Según el fragmento sobre la isla de El Hierro, ¿en qué mes se hizo el viaje?

• [FRAGMENTO DE ORIGEN]:

◆ ◆ ◆

Esto es anécdota y no tiene nada que ver con la isla de El Hierro, que es un trozo esencial de España, como lo son todas las partes de la península y las islas que forman nuestro bello y complejo país. Tengo debilidad por aquellas partes de España que se asienta en islas. Desde luego no las conozco todas, pero alguno de los lugares más bellos y fascinantes los he encontrado en islas como Fuerteventura, La Palma, Menorca, Formentera, La Graciosa e incluso, por qué no, en el bello islote de Tabarca.
Pocos lugares me han impactado tanto como la isla de El Hierro. Y tal vez sea por que es no sólo es una isla en sentido geográfico, sino también al menos para el visitante, en sentido mental e incluso temporal. A lo mejor fue pura casualidad el llegar y encontrar dentro de mi la tranquilidad y la paz interior. O quizás me atraparon fuerzas telúricas que de manera subconsciente generan bienestar. No lo puedo saber con certeza y tal vez nunca lo averigüe.
Cuando me he planteado escribir sobre ella, lo primero que me ha surgido es la duda de si hago bien o hago mal alabando sus virtudes. Sé que todo el mundo quiere atraer visitantes para que con ellos vengan recursos con los que prosperar económicamente. Pero gran parte de la atracción que tiene la isla es precisamente la ausencia masiva de visitantes. Puede que influyera el haber ido en el mes de enero, que es una temporada poco activa para el turismo. Quizás tenga por ello una idea deformada, pero es aquélla tan encantadora que no me merece la pena despejar la duda. En todo caso, aunque en verano pueda ser diferente, sospecho que dada la pequeñez de su aeropuerto y la ausencia de grandes infraestructuras hoteleras la contaminación turística no debe ser especialmente invasiva. Pero me reservo el derecho de volver en otro momento, siempre intentando hacer prevalecer en mí la condición de viajero sobre la de turista.

◆ ◆ ◆

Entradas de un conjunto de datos
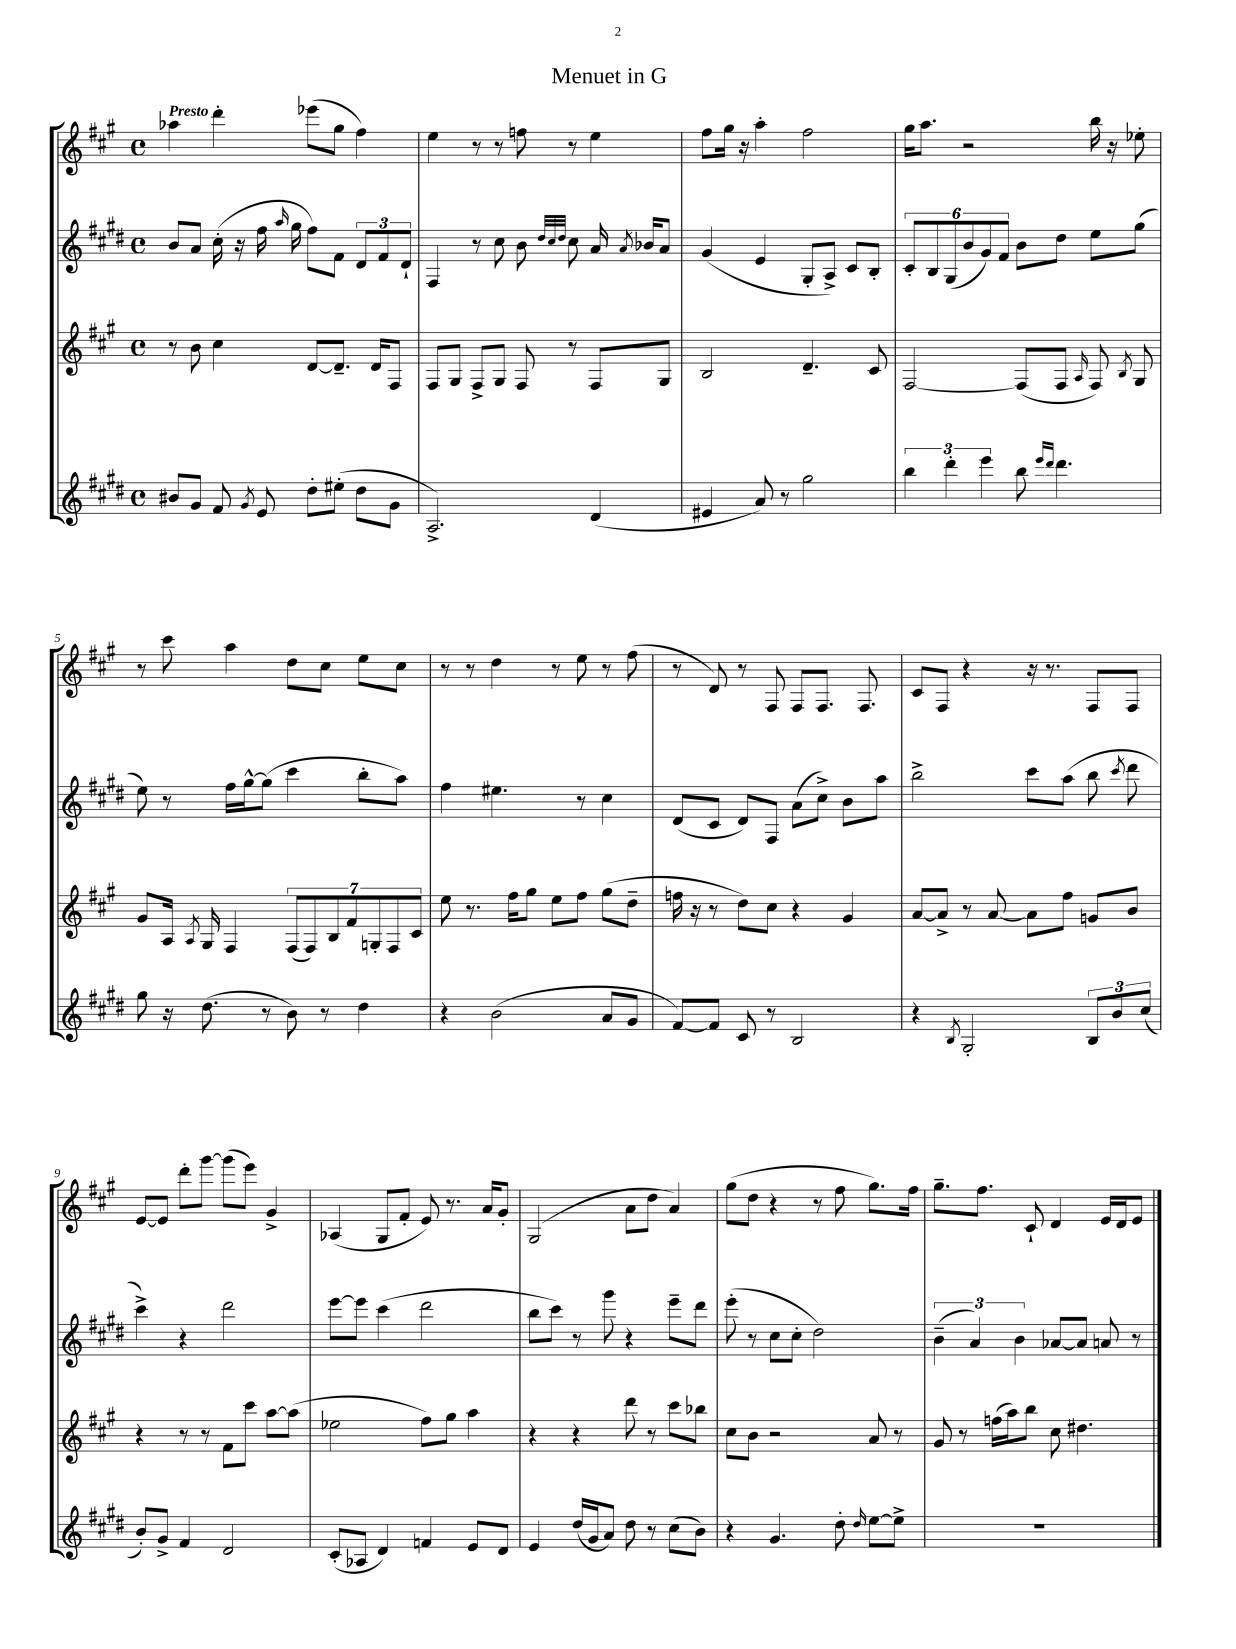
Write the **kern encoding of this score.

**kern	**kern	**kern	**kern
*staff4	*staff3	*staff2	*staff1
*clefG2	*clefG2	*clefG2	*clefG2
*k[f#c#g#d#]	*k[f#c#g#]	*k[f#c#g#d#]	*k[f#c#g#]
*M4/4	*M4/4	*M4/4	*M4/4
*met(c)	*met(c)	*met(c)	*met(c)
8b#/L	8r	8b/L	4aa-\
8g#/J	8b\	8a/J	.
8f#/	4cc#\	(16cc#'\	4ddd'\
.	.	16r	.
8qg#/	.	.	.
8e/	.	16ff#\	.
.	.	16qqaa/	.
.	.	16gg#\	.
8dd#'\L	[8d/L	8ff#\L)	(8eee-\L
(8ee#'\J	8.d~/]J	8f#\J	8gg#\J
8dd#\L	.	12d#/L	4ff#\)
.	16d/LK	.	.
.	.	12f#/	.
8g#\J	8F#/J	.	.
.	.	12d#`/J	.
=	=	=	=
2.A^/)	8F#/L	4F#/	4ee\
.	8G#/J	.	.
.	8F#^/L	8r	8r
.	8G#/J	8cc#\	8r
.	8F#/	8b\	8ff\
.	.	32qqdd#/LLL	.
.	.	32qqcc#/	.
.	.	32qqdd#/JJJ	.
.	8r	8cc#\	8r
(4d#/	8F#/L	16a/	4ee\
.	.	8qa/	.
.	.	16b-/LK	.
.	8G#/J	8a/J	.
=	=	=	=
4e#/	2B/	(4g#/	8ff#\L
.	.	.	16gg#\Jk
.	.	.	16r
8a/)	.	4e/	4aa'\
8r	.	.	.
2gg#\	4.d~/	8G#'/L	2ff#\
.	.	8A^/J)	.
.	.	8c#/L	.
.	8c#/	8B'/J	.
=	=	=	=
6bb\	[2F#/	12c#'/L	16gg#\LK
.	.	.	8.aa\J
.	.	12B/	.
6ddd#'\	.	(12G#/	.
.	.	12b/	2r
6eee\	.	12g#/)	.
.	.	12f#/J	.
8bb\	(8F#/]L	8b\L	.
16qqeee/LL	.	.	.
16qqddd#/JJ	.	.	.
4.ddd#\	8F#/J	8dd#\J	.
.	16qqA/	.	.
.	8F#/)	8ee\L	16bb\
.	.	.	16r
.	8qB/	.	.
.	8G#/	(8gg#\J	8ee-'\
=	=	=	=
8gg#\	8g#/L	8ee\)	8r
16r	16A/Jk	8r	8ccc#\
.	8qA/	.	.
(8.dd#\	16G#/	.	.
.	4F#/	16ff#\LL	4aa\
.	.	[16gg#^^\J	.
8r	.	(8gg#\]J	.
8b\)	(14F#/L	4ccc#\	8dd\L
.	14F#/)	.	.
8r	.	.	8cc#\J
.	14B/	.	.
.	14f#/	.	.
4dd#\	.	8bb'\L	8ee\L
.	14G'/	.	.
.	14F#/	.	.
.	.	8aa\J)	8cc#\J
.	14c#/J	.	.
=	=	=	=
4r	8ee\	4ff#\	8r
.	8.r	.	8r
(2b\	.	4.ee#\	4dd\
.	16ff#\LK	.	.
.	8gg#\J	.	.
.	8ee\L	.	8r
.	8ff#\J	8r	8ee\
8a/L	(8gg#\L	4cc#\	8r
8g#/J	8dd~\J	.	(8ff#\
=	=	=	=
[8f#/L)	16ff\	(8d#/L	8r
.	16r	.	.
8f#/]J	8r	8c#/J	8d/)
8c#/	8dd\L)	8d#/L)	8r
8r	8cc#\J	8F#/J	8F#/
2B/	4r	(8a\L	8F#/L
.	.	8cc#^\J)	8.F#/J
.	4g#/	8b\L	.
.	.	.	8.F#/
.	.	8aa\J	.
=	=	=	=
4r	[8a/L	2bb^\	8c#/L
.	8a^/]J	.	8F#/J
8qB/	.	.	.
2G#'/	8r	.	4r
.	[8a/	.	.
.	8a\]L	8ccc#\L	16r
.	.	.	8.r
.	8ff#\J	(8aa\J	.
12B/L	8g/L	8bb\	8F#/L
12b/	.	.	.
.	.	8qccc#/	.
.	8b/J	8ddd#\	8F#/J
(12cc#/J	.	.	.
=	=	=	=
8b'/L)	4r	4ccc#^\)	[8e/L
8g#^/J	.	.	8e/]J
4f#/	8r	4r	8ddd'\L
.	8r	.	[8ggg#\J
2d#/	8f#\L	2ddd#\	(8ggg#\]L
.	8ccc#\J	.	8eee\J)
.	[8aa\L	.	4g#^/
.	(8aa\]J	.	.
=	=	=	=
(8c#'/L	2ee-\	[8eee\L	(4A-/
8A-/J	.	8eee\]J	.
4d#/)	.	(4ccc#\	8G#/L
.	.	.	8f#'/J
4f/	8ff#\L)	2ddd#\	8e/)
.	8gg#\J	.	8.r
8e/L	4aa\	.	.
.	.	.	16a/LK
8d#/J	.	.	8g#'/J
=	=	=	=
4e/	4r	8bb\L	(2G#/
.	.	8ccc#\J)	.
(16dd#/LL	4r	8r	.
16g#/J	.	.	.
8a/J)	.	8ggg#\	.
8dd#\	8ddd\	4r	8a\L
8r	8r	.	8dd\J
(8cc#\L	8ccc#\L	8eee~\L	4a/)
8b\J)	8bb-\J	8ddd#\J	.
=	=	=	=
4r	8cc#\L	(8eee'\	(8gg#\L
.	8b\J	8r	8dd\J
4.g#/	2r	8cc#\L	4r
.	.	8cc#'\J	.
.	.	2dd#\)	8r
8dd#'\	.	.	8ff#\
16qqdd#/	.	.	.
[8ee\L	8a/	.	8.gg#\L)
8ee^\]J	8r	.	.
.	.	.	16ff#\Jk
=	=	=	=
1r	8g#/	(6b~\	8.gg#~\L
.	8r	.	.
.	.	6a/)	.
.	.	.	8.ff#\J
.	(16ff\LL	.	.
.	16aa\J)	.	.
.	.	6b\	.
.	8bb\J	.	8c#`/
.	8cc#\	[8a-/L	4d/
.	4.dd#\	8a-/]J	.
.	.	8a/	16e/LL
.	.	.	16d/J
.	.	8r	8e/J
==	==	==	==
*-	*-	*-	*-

◆ ◆ ◆

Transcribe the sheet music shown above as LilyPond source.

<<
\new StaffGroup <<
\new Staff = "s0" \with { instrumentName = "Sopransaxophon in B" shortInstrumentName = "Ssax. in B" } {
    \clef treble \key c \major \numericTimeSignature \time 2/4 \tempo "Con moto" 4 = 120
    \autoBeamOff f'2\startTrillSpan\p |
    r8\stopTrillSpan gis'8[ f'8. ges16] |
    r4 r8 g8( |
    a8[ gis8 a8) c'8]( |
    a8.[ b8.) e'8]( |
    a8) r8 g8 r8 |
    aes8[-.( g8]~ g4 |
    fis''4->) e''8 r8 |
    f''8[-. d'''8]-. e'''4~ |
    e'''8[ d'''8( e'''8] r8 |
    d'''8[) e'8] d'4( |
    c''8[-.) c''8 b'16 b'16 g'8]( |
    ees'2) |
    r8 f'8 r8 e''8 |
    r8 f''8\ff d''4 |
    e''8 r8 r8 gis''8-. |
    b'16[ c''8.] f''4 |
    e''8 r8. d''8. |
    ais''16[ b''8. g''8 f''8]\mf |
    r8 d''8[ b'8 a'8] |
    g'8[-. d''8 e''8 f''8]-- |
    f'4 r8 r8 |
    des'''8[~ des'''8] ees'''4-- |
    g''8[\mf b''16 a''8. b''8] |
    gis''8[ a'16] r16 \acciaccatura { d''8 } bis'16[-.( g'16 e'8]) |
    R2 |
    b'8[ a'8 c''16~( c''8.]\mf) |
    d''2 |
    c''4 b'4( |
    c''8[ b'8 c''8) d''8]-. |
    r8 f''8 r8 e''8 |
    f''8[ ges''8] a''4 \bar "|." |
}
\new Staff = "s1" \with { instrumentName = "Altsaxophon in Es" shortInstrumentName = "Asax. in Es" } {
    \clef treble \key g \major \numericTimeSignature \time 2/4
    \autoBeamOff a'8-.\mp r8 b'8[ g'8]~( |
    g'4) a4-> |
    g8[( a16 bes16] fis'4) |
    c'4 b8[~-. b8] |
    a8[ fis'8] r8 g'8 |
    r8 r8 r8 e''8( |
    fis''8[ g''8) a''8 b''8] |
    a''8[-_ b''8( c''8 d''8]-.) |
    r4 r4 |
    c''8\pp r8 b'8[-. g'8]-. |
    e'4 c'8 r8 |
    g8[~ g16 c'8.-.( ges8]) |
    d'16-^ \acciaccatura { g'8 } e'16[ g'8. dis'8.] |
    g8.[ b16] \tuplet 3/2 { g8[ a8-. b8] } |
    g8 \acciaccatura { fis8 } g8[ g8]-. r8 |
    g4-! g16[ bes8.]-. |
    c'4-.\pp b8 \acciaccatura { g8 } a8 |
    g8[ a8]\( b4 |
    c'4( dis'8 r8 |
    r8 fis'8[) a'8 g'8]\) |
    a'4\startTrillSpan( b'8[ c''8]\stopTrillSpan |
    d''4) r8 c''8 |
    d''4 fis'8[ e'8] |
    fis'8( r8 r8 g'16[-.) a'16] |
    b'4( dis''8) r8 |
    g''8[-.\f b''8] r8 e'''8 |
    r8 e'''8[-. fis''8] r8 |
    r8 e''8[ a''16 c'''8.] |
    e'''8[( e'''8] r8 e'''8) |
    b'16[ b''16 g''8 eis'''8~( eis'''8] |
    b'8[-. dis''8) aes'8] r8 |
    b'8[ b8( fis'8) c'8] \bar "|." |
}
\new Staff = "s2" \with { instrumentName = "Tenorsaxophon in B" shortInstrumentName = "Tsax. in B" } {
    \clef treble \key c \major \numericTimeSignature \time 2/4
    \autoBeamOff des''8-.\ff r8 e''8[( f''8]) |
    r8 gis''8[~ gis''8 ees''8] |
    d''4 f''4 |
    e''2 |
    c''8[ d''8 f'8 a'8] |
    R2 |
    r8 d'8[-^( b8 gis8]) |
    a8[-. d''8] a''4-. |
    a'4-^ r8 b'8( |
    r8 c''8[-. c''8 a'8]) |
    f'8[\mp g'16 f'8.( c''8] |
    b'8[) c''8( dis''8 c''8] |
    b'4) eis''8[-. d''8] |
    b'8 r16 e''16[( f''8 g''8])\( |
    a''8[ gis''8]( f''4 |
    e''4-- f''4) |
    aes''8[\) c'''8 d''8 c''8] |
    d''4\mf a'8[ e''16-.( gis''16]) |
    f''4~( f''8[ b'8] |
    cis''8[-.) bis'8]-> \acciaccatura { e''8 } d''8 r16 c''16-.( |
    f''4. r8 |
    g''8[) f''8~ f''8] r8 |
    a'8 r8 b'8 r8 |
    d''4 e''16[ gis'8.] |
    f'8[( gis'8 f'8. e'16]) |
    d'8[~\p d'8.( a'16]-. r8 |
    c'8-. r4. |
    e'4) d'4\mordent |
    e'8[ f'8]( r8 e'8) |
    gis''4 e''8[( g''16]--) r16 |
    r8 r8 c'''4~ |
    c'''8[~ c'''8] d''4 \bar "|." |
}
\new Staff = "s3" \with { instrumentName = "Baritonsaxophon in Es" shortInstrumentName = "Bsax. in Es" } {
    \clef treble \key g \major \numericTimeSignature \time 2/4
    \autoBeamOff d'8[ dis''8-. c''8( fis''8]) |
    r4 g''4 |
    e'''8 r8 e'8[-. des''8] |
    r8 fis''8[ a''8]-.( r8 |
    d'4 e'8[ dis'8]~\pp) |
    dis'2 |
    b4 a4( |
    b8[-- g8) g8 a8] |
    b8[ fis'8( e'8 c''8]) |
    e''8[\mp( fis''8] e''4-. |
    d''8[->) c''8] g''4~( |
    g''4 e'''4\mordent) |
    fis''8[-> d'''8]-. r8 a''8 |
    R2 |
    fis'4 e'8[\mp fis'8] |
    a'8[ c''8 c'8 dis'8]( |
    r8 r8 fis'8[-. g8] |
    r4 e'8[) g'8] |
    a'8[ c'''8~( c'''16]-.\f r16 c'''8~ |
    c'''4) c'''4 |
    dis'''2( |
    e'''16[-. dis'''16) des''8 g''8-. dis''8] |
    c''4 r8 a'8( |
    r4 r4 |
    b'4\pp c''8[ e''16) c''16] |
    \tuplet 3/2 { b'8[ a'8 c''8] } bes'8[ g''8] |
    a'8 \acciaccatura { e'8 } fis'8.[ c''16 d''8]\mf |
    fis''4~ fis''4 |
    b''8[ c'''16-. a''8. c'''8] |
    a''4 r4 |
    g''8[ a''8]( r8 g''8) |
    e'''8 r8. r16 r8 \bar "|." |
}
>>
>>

◆ ◆ ◆

• [RESULTADO DEL EJERCICIO]: En enero.